The committee was generally in favor of the government’s decision not to fund the yes or no campaigns.

But a dissenting report from five Coalition members said they could not “in good conscience” support the bill. They consider it vital that the government provides equal funding to the ‘yes and no’ campaigns for the sake of an informed debate.

“Any kind of cheating or rigging the system and effectively trying to take advantage of one side of a debate over the other will only increase the suspicion among the people of this country and will only contribute to defeat on whatever offer is put before them,” said the Liberal.

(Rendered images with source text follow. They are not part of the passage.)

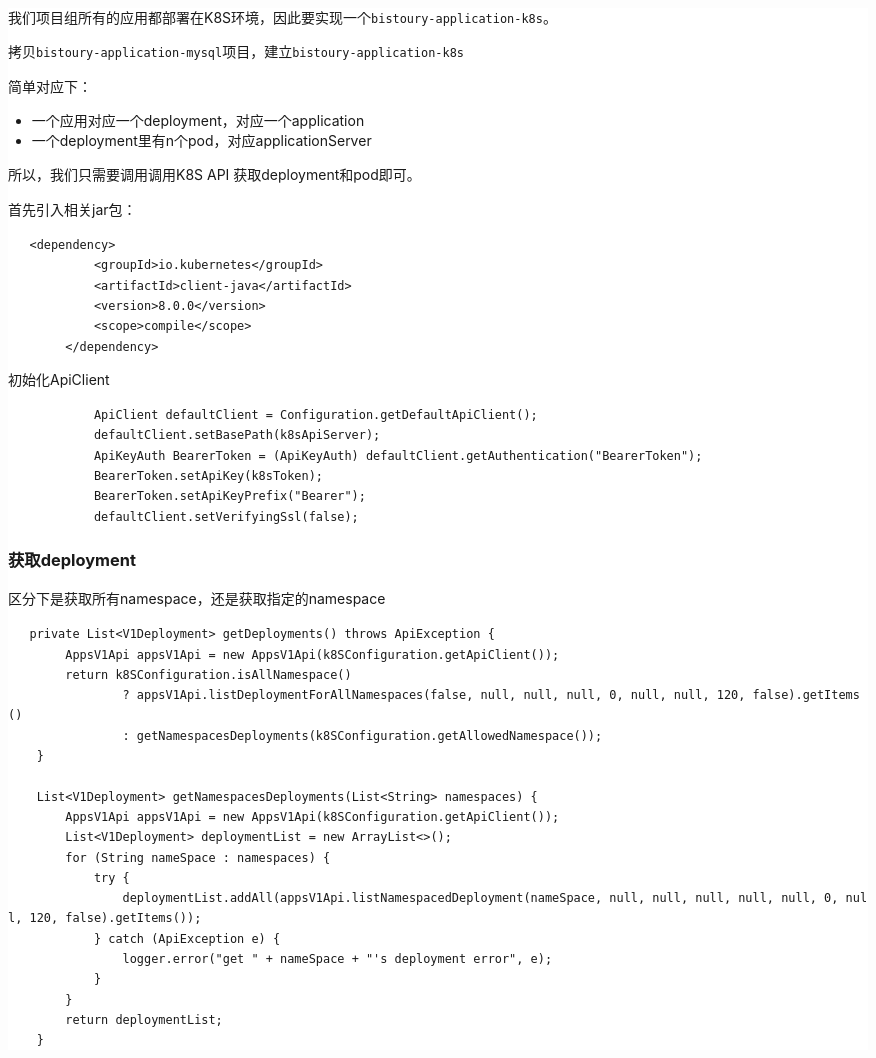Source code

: 我们项目组所有的应用都部署在K8S环境，因此要实现一个`bistoury-application-k8s`。

拷贝`bistoury-application-mysql`项目，建立`bistoury-application-k8s`

简单对应下：

- 一个应用对应一个deployment，对应一个application
- 一个deployment里有n个pod，对应applicationServer


所以，我们只需要调用调用K8S API 获取deployment和pod即可。

首先引入相关jar包：


       <dependency>
                <groupId>io.kubernetes</groupId>
                <artifactId>client-java</artifactId>
                <version>8.0.0</version>
                <scope>compile</scope>
            </dependency>


初始化ApiClient


    			ApiClient defaultClient = Configuration.getDefaultApiClient();
                defaultClient.setBasePath(k8sApiServer);
                ApiKeyAuth BearerToken = (ApiKeyAuth) defaultClient.getAuthentication("BearerToken");
                BearerToken.setApiKey(k8sToken);
                BearerToken.setApiKeyPrefix("Bearer");
                defaultClient.setVerifyingSsl(false);


### 获取deployment

区分下是获取所有namespace，还是获取指定的namespace


       private List<V1Deployment> getDeployments() throws ApiException {
            AppsV1Api appsV1Api = new AppsV1Api(k8SConfiguration.getApiClient());
            return k8SConfiguration.isAllNamespace()
                    ? appsV1Api.listDeploymentForAllNamespaces(false, null, null, null, 0, null, null, 120, false).getItems()
                    : getNamespacesDeployments(k8SConfiguration.getAllowedNamespace());
        }
    
        List<V1Deployment> getNamespacesDeployments(List<String> namespaces) {
            AppsV1Api appsV1Api = new AppsV1Api(k8SConfiguration.getApiClient());
            List<V1Deployment> deploymentList = new ArrayList<>();
            for (String nameSpace : namespaces) {
                try {
                    deploymentList.addAll(appsV1Api.listNamespacedDeployment(nameSpace, null, null, null, null, null, 0, null, 120, false).getItems());
                } catch (ApiException e) {
                    logger.error("get " + nameSpace + "'s deployment error", e);
                }
            }
            return deploymentList;
        }
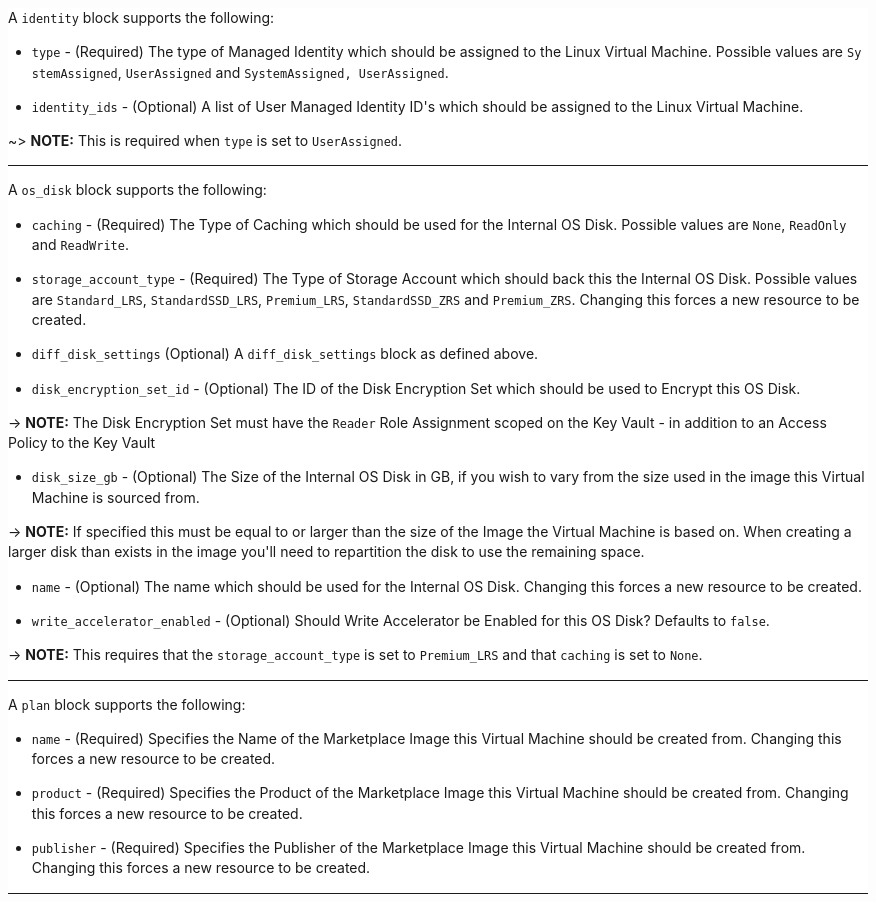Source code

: 
A `identity` block supports the following:

* `type` - (Required) The type of Managed Identity which should be assigned to the Linux Virtual Machine. Possible values are `SystemAssigned`, `UserAssigned` and `SystemAssigned, UserAssigned`.

* `identity_ids` - (Optional) A list of User Managed Identity ID's which should be assigned to the Linux Virtual Machine.

~> **NOTE:** This is required when `type` is set to `UserAssigned`.

---

A `os_disk` block supports the following:

* `caching` - (Required) The Type of Caching which should be used for the Internal OS Disk. Possible values are `None`, `ReadOnly` and `ReadWrite`.

* `storage_account_type` - (Required) The Type of Storage Account which should back this the Internal OS Disk. Possible values are `Standard_LRS`, `StandardSSD_LRS`, `Premium_LRS`, `StandardSSD_ZRS` and `Premium_ZRS`. Changing this forces a new resource to be created.

* `diff_disk_settings` (Optional) A `diff_disk_settings` block as defined above.

* `disk_encryption_set_id` - (Optional) The ID of the Disk Encryption Set which should be used to Encrypt this OS Disk.

-> **NOTE:** The Disk Encryption Set must have the `Reader` Role Assignment scoped on the Key Vault - in addition to an Access Policy to the Key Vault

* `disk_size_gb` - (Optional) The Size of the Internal OS Disk in GB, if you wish to vary from the size used in the image this Virtual Machine is sourced from.

-> **NOTE:** If specified this must be equal to or larger than the size of the Image the Virtual Machine is based on. When creating a larger disk than exists in the image you'll need to repartition the disk to use the remaining space.

* `name` - (Optional) The name which should be used for the Internal OS Disk. Changing this forces a new resource to be created.

* `write_accelerator_enabled` - (Optional) Should Write Accelerator be Enabled for this OS Disk? Defaults to `false`.

-> **NOTE:** This requires that the `storage_account_type` is set to `Premium_LRS` and that `caching` is set to `None`.

---

A `plan` block supports the following:

* `name` - (Required) Specifies the Name of the Marketplace Image this Virtual Machine should be created from. Changing this forces a new resource to be created.

* `product` - (Required) Specifies the Product of the Marketplace Image this Virtual Machine should be created from. Changing this forces a new resource to be created.

* `publisher` - (Required) Specifies the Publisher of the Marketplace Image this Virtual Machine should be created from. Changing this forces a new resource to be created.

---
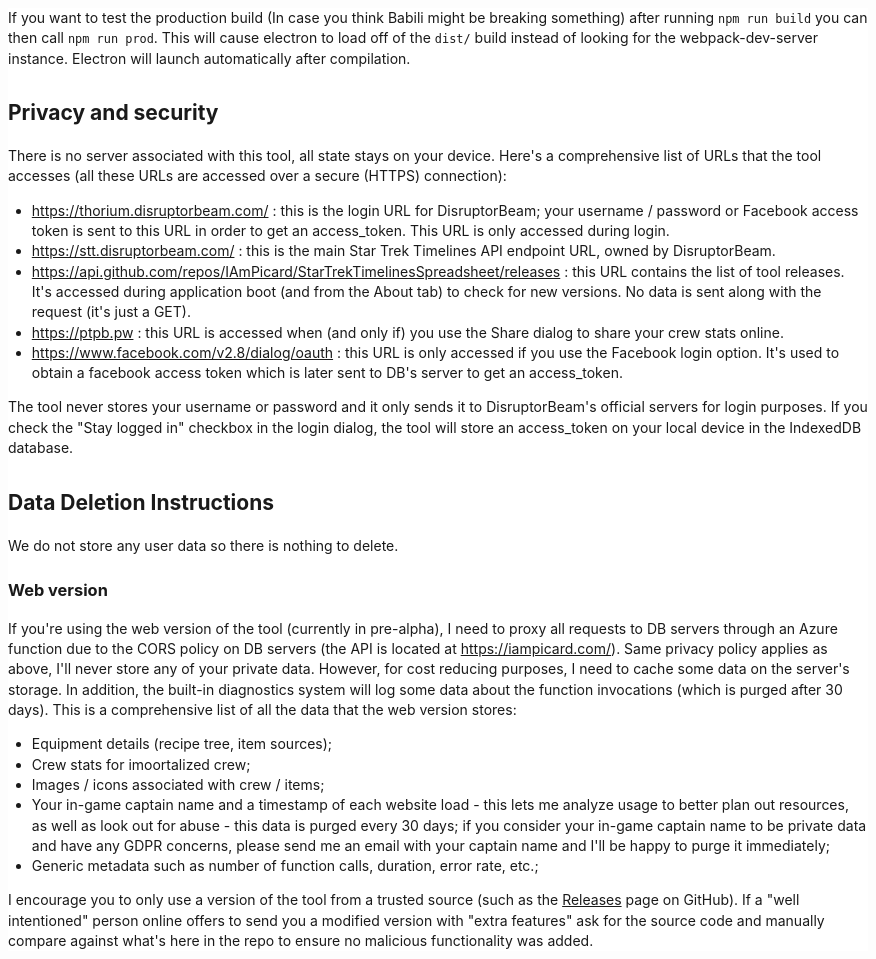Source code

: If you want to test the production build (In case you think Babili might be breaking something) after running `npm run build` you can then call `npm run prod`. This will cause electron to load off of the `dist/` build instead of looking for the webpack-dev-server instance. Electron will launch automatically after compilation.

## Privacy and security
There is no server associated with this tool, all state stays on your device. Here's a comprehensive list of URLs that the tool accesses (all these URLs are accessed over a secure (HTTPS) connection):
- https://thorium.disruptorbeam.com/ : this is the login URL for DisruptorBeam; your username / password or Facebook access token is sent to this URL in order to get an access_token. This URL is only accessed during login.
- https://stt.disruptorbeam.com/ : this is the main Star Trek Timelines API endpoint URL, owned by DisruptorBeam.
- https://api.github.com/repos/IAmPicard/StarTrekTimelinesSpreadsheet/releases : this URL contains the list of tool releases. It's accessed during application boot (and from the About tab) to check for new versions. No data is sent along with the request (it's just a GET).
- https://ptpb.pw : this URL is accessed when (and only if) you use the Share dialog to share your crew stats online.
- https://www.facebook.com/v2.8/dialog/oauth : this URL is only accessed if you use the Facebook login option. It's used to obtain a facebook access token which is later sent to DB's server to get an access_token.

The tool never stores your username or password and it only sends it to DisruptorBeam's official servers for login purposes. If you check the "Stay logged in" checkbox in the login dialog, the tool will store an access_token on your local device in the IndexedDB database.

## Data Deletion Instructions
We do not store any user data so there is nothing to delete.

### Web version
If you're using the web version of the tool (currently in pre-alpha), I need to proxy all requests to DB servers through an Azure function due to the CORS policy on DB servers (the API is located at https://iampicard.com/). Same privacy policy applies as above, I'll never store any of your private data. However, for cost reducing purposes, I need to cache some data on the server's storage. In addition, the built-in diagnostics system will log some data about the function invocations (which is purged after 30 days). This is a comprehensive list of all the data that the web version stores:
- Equipment details (recipe tree, item sources);
- Crew stats for imoortalized crew;
- Images / icons associated with crew / items;
- Your in-game captain name and a timestamp of each website load - this lets me analyze usage to better plan out resources, as well as look out for abuse - this data is purged every 30 days; if you consider your in-game captain name to be private data and have any GDPR concerns, please send me an email with your captain name and I'll be happy to purge it immediately;
- Generic metadata such as number of function calls, duration, error rate, etc.;

I encourage you to only use a version of the tool from a trusted source (such as the [Releases](https://github.com/IAmPicard/StarTrekTimelinesSpreadsheet/releases) page on GitHub). If a "well intentioned" person online offers to send you a modified version with "extra features" ask for the source code and manually compare against what's here in the repo to ensure no malicious functionality was added.

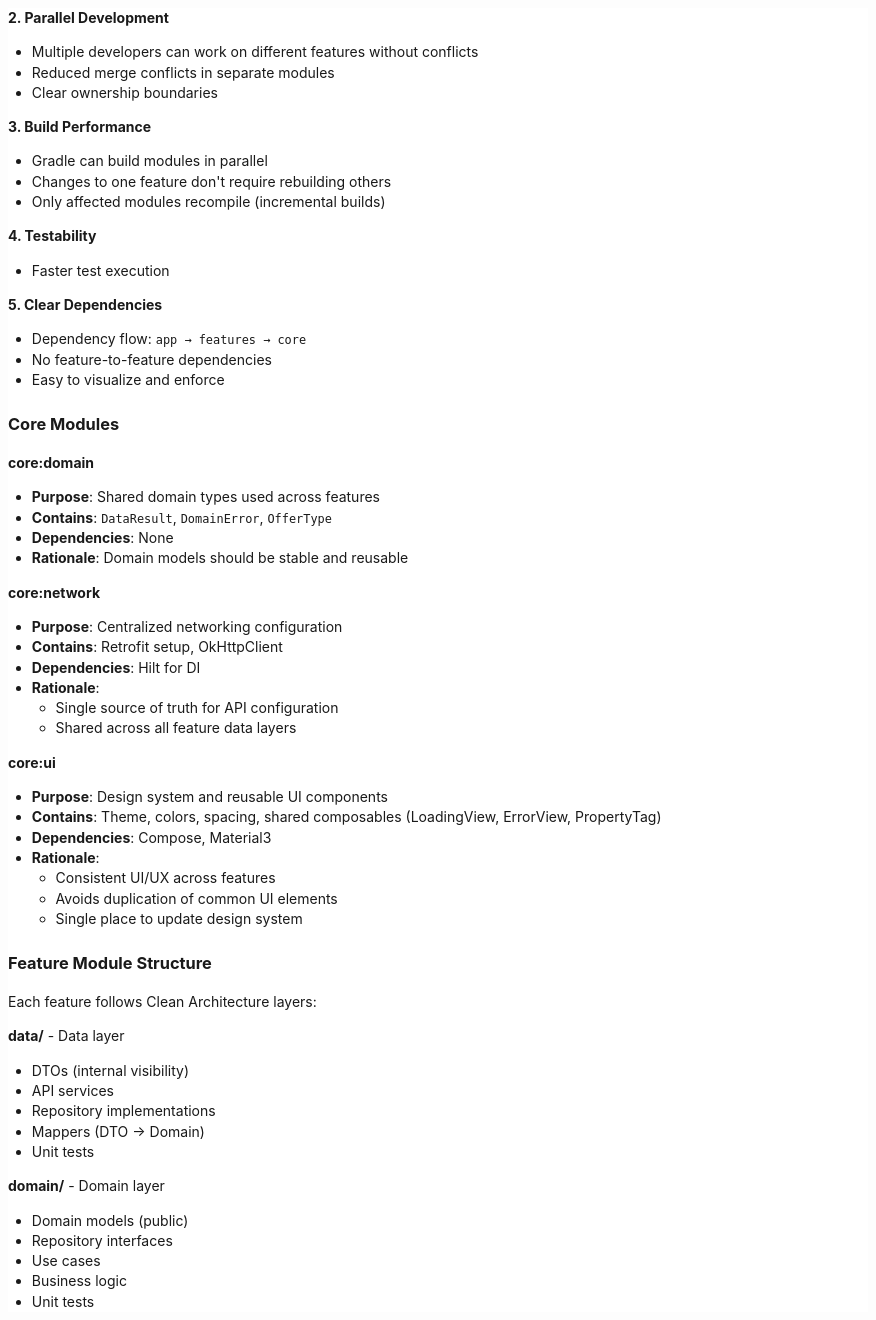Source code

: **2. Parallel Development**
- Multiple developers can work on different features without conflicts
- Reduced merge conflicts in separate modules
- Clear ownership boundaries

**3. Build Performance**
- Gradle can build modules in parallel
- Changes to one feature don't require rebuilding others
- Only affected modules recompile (incremental builds)

**4. Testability**
- Faster test execution

**5. Clear Dependencies**
- Dependency flow: `app → features → core`
- No feature-to-feature dependencies
- Easy to visualize and enforce

### Core Modules

**core:domain**
- **Purpose**: Shared domain types used across features
- **Contains**: `DataResult`, `DomainError`, `OfferType`
- **Dependencies**: None
- **Rationale**: Domain models should be stable and reusable

**core:network**
- **Purpose**: Centralized networking configuration
- **Contains**: Retrofit setup, OkHttpClient
- **Dependencies**: Hilt for DI
- **Rationale**:
  - Single source of truth for API configuration
  - Shared across all feature data layers

**core:ui**
- **Purpose**: Design system and reusable UI components
- **Contains**: Theme, colors, spacing, shared composables (LoadingView, ErrorView, PropertyTag)
- **Dependencies**: Compose, Material3
- **Rationale**:
  - Consistent UI/UX across features
  - Avoids duplication of common UI elements
  - Single place to update design system

### Feature Module Structure

Each feature follows Clean Architecture layers:

**data/** - Data layer
- DTOs (internal visibility)
- API services
- Repository implementations
- Mappers (DTO → Domain)
- Unit tests

**domain/** - Domain layer
- Domain models (public)
- Repository interfaces
- Use cases
- Business logic
- Unit tests
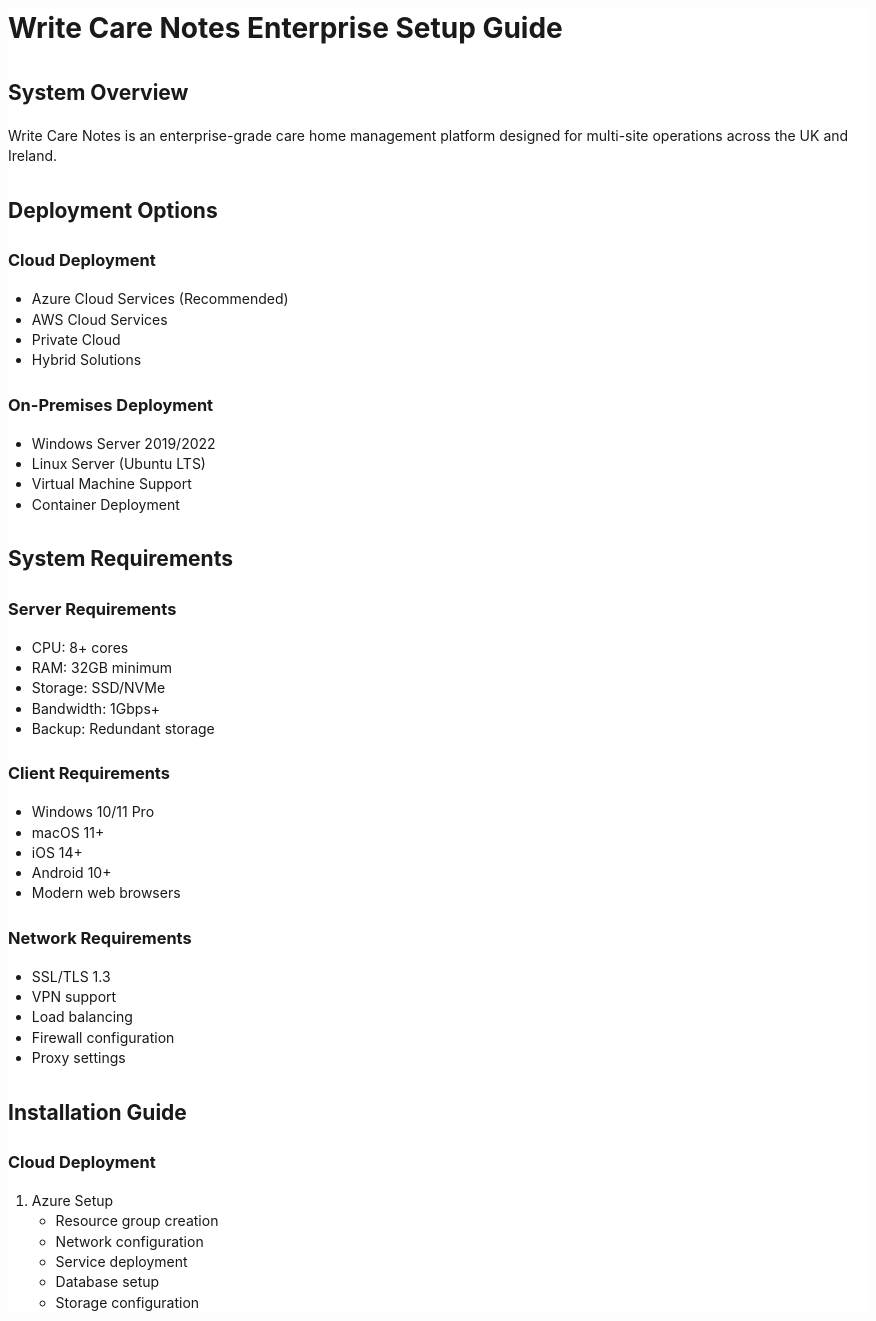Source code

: # Write Care Notes Enterprise Setup Guide

## System Overview
Write Care Notes is an enterprise-grade care home management platform designed for multi-site operations across the UK and Ireland.

## Deployment Options

### Cloud Deployment
- Azure Cloud Services (Recommended)
- AWS Cloud Services
- Private Cloud
- Hybrid Solutions

### On-Premises Deployment
- Windows Server 2019/2022
- Linux Server (Ubuntu LTS)
- Virtual Machine Support
- Container Deployment

## System Requirements

### Server Requirements
- CPU: 8+ cores
- RAM: 32GB minimum
- Storage: SSD/NVMe
- Bandwidth: 1Gbps+
- Backup: Redundant storage

### Client Requirements
- Windows 10/11 Pro
- macOS 11+
- iOS 14+
- Android 10+
- Modern web browsers

### Network Requirements
- SSL/TLS 1.3
- VPN support
- Load balancing
- Firewall configuration
- Proxy settings

## Installation Guide

### Cloud Deployment
1. Azure Setup
   - Resource group creation
   - Network configuration
   - Service deployment
   - Database setup
   - Storage configuration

MP James Stevens told parliament on Monday.

“We ask the government to seriously reconsider the message it will send and the damage it would do to efforts to change the constitution by saying that we do not want to argue with appropriate resources for and against the that changed.”

Independent MP Kate Chaney said she supported the “slightly vague” proposal that unbiased information should be provided to voters, but was concerned about “racial misinformation” during the campaign.

“It is imperative that we do a better job of ensuring truth in political advertising,” Chaney said. “This is wider than the proposed voice referendum but concerns about racially inaccurate information in this context are real, and they place more emphasis on truth in advertising because of the damage that could be done.”

Chaney suggested that an independent panel be set up to disseminate fact-checking information during the referendum campaign.

She said there should be transparency in campaign financing and recommended immediate disclosure of any donation over $1,000.

“In the case of such an important referendum for the future of the country, truth and transparency are vital, and I recommend that the government consider improvements to that effect in the implementation of the legislation,” she told parliament.

Other submissions suggested limits on spending to avoid a wealthy donor “undermining the level playing field”, and some supported a total ban on foreign donations.

Speaking ahead of the release of the report, Greens Senator Larissa Waters said she was in favor of lowering the voting age for voting, and supported real-time disclosure of all donations over $1,000.

“We are also looking for measures that will increase participation, especially for First Nations voters, such as on-the-day registration, expanding the remote mobile voting program, and telephone voting like that offered at the 2022 federal election for people in Covid isolation . ,” Waters said.